Nzima was reacting to a question from Tourism Update about the reliability of arrival forms as a means of determining the purpose of visit– particularly as visitors sometimes don’t fill them in or lie about the reason for their trip.
He said arrivals to South Africa were counted by the number of passports scanned at the country’s entry and exit points and not just by the number of arrival forms filled in.
Of a total of 13.45m foreign arrivals to South Africa in 2012, 9.1m were recorded as overnight visitors or bona fide tourists in UNWTO terms, meaning 4.2m or 31.7% were same-day or transit visitors. According to Statistics SA, 16.3% of all overseas arrivals were transit visitors in 2012, including 31% of all Chinese visitors and 42% of all Brazilian visitors. Nzima said South African authorities had no way of knowing where visitors departed to from South Africa, or for what reason.
In an unprecedented move, on April 25 President Jacob Zuma announced the 2012 international tourist arrivals statistics at a media briefing at Cape Town’s V&A Waterfront before going on a walk-about to meet and interact with tourists. He called the 10.2% growth “phenomenal” but didn’t mention that 5.9m of these 9.1m “tourists” came from South Africa’s immediate neighbours –including 1.8m from Zimbabwe, 1.6m from Lesotho; 1.1m from Mozambique, 768, 727 from Swaziland and 452, 158 from Botswana. Counting potential migrant labourers from Africa as tourists has long been a controversial point, described by some local tourism industry players as a government smokescreen to inflate its tourism statistics.

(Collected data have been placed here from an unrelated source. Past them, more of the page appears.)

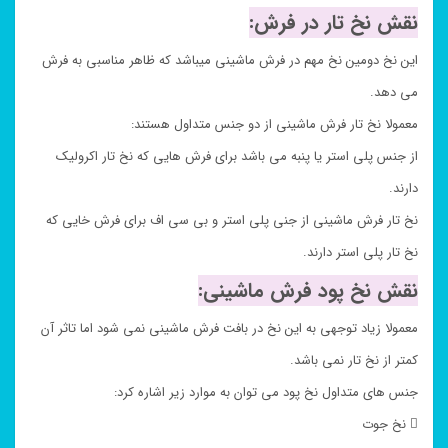
نقش نخ تار در فرش:
این نخ دومین نخ مهم در فرش ماشینی میباشد که ظاهر مناسبی به فرش
می دهد.
معمولا نخ تار فرش ماشینی از دو جنس متداول هستند:
از جنس پلی استر یا پنبه می باشد برای فرش هایی که نخ تار اکرولیک
دارند.
نخ تار فرش ماشینی از جنی پلی استر و بی سی اف برای فرش خایی که
نخ تار پلی استر دارند.
نقش نخ پود فرش ماشینی:
معمولا زیاد توجهی به این نخ در بافت فرش ماشینی نمی شود اما تاثر آن
کمتر از نخ تار نمی باشد.
جنس های متداول نخ پود می توان به موارد زیر اشاره کرد:
 نخ جوت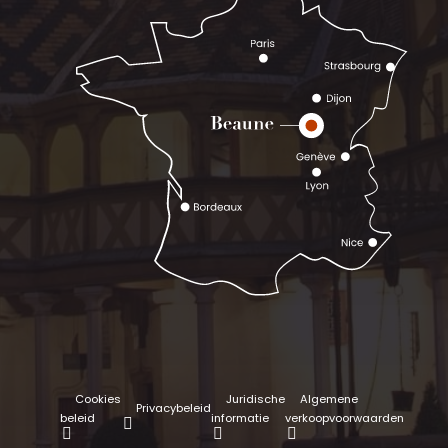
Cookies
Juridische
Algemene
Privacybeleid
beleid
informatie
verkoopvoorwaarden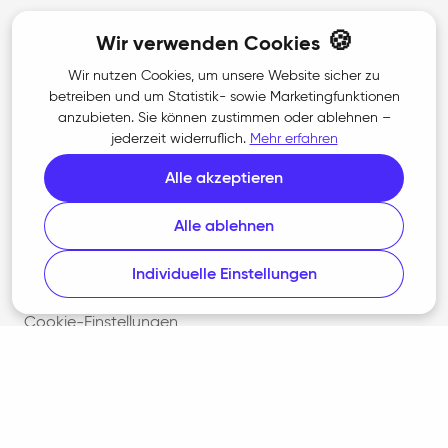
Presse
🍪
Wir verwenden Cookies
Wir nutzen Cookies, um unsere Website sicher zu
betreiben und um Statistik- sowie Marketingfunktionen
Rechtliches
anzubieten. Sie können zustimmen oder ablehnen –
jederzeit widerruflich.
Mehr erfahren
AGB
Alle akzeptieren
Datenschutz
Alle ablehnen
Barrierefreiheit
Individuelle Einstellungen
Cookie-Richtlinie
Cookie-Einstellungen
Impressum
Programmumfang nach § 87c AO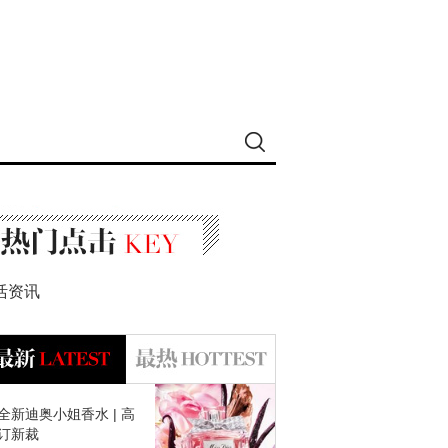
活资讯
全新迪奥小姐香水 | 高
订新裁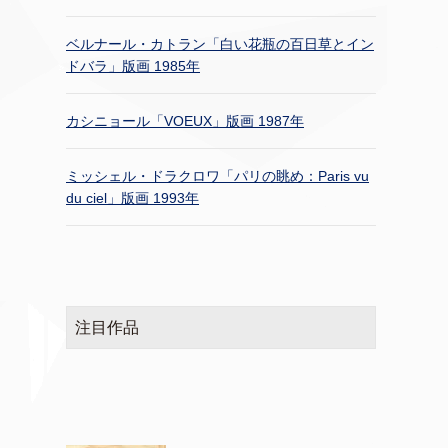
ベルナール・カトラン「白い花瓶の百日草とイン
ドバラ」版画 1985年
カシニョール「VOEUX」版画 1987年
ミッシェル・ドラクロワ「パリの眺め：Paris vu
du ciel」版画 1993年
注目作品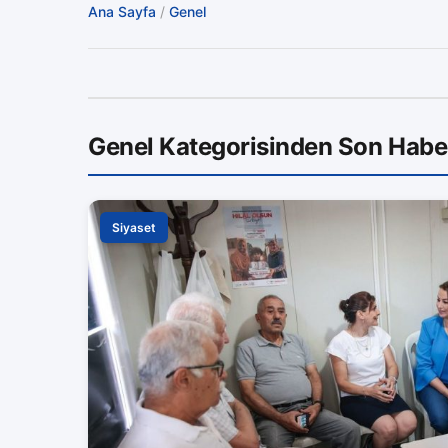
Ana Sayfa
/
Genel
Genel Kategorisinden Son Habe
Siyaset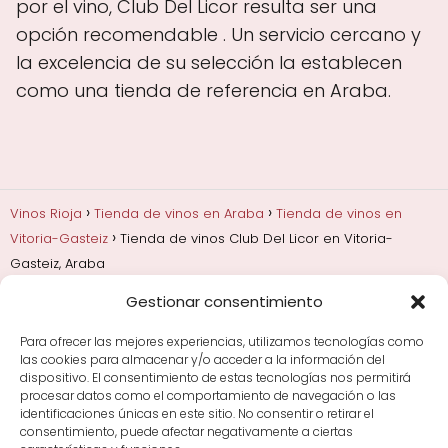
por el vino, Club Del Licor resulta ser una
opción recomendable . Un servicio cercano y
la excelencia de su selección la establecen
como una tienda de referencia en Araba.
Vinos Rioja
Tienda de vinos en Araba
Tienda de vinos en
Vitoria-Gasteiz
Tienda de vinos Club Del Licor en Vitoria-
Gasteiz, Araba
Gestionar consentimiento
Añadas, crianza y guarda
Bodegas y marcas de
Rioja
Cata y aprender a probar vino
Comprar vino
Para ofrecer las mejores experiencias, utilizamos tecnologías como
Rioja y guías de regalo
Cultura del vino y
las cookies para almacenar y/o acceder a la información del
curiosidades
Enoturismo en Rioja
dispositivo. El consentimiento de estas tecnologías nos permitirá
procesar datos como el comportamiento de navegación o las
identificaciones únicas en este sitio. No consentir o retirar el
Maridajes y vino en la mesa
Tiendas de vino por
consentimiento, puede afectar negativamente a ciertas
ciudades
Tipos de Rioja y clasificación
Uvas y viñedo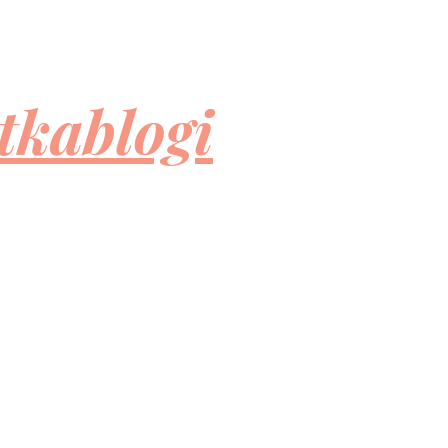
tkablogi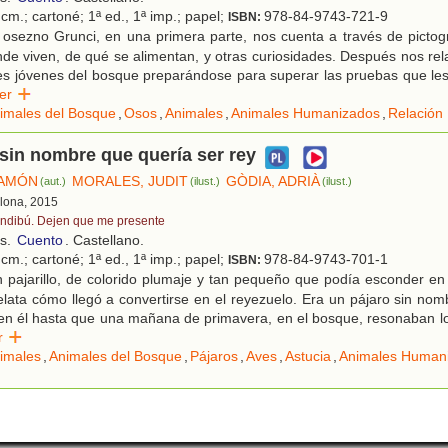
cm.; cartoné; 1ª ed., 1ª imp.; papel;
978-84-9743-721-9
ISBN:
 osezno Grunci, en una primera parte, nos cuenta a través de pict
nde viven, de qué se alimentan, y otras curiosidades. Después nos rela
es jóvenes del bosque preparándose para superar las pruebas que les 
eer
imales del Bosque
,
Osos
,
Animales
,
Animales Humanizados
,
Relación
 sin nombre que quería ser rey
RAMÓN
MORALES, JUDIT
GÒDIA, ADRIÀ
(aut.)
(ilust.)
(ilust.)
elona, 2015
ndibú. Dejen que me presente
os.
Cuento
. Castellano.
cm.; cartoné; 1ª ed., 1ª imp.; papel;
978-84-9743-701-1
ISBN:
 pajarillo, de colorido plumaje y tan pequeño que podía esconder en
lata cómo llegó a convertirse en el reyezuelo. Era un pájaro sin no
 en él hasta que una mañana de primavera, en el bosque, resonaban l
er
imales
,
Animales del Bosque
,
Pájaros
,
Aves
,
Astucia
,
Animales Human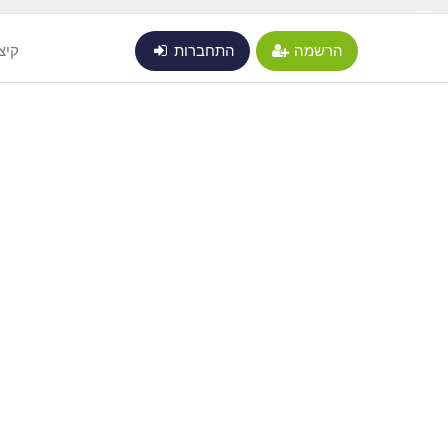
X
הרשמה
התחברות
קיצ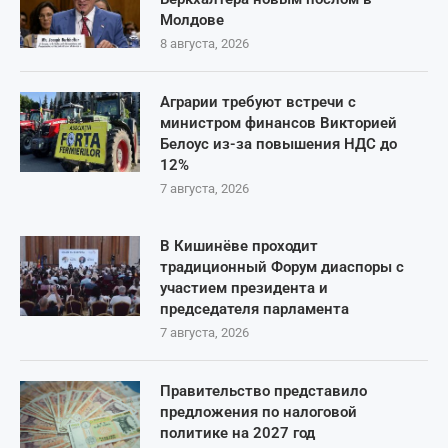
Молдове
8 августа, 2026
Аграрии требуют встречи с
министром финансов Викторией
Белоус из-за повышения НДС до
12%
7 августа, 2026
В Кишинёве проходит
традиционный Форум диаспоры с
участием президента и
председателя парламента
7 августа, 2026
Правительство представило
предложения по налоговой
политике на 2027 год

Zuma said overseas (non-African) tourism grew by 15.1%, with Europe contributing 1.39m, up 9.5% on 2011. South Africa’s top overseas markets remain the UK (up 4.2%), USA (up 13.6%) and Germany (up 13%), but China has climbed from eighth to fourth place with a growth of 55.9% to 132,334 tourists. Up 16%, France now ranks fifth.
Arrivals from India almost doubled, 18.2% and making it South Africa’s eighth largest overseas source market; with Brazil now in ninth place with a 44.7% increase on 2011 numbers.
Zuma claimed the statistics proved that South Africa was setting itself apart in a competitive marketplace and that the country’s tourism marketing efforts were on track.
He said the results reflected Government’s effective diplomatic and economic policies. Tourism now was one of the main economic pillars of the country’s National Growth Strategy. “I’m very proud that a country that was once a pariah state is now a place that attracts such tourism growth. It’s the positive outcome of our transition to democracy.”
However, he warned against complacency and called on all South Africans to be ambassadors of their country. “We have a beautiful story to tell and a beautiful country to show off. Working together, we can do so much more in making South Africa a winning country.”